Match on the string "format" in the entries below and return every matching line.

= = =

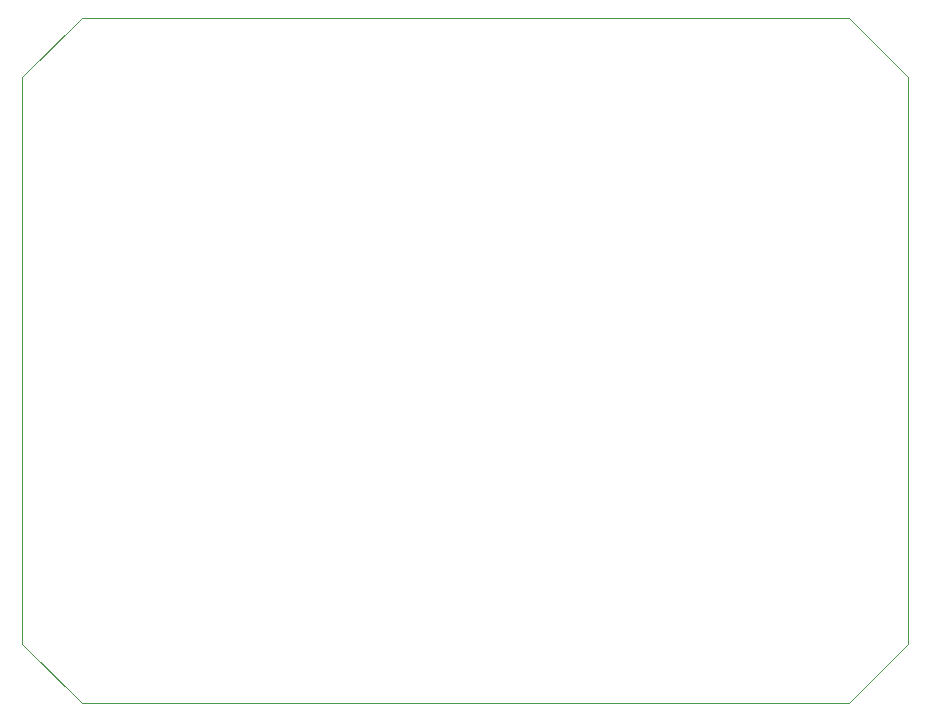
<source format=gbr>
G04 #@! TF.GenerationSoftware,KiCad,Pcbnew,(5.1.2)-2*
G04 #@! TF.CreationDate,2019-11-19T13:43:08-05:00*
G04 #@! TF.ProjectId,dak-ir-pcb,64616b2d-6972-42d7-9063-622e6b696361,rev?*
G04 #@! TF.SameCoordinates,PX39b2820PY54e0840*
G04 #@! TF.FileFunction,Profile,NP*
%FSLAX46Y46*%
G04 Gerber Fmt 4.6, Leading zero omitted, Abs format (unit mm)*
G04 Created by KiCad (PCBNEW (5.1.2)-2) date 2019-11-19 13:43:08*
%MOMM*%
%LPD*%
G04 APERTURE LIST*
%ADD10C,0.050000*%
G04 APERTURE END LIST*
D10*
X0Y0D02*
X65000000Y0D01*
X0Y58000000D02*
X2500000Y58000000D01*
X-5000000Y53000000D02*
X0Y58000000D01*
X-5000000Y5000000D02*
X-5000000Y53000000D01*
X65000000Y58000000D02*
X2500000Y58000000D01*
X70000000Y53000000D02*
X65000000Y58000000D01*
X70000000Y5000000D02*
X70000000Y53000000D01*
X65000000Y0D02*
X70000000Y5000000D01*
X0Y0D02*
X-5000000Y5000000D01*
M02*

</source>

= = =

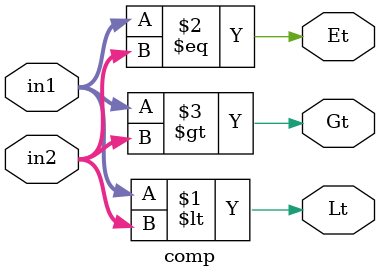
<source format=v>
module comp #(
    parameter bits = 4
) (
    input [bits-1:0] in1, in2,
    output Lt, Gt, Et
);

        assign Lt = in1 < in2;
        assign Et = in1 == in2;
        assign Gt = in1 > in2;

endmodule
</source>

= = =

RESULT FOR THIS EXERCISE:
<source format=gbr>
G04 Gerber Fmt 4.6, Leading zero omitted, Abs format (unit mm)*
<source format=v>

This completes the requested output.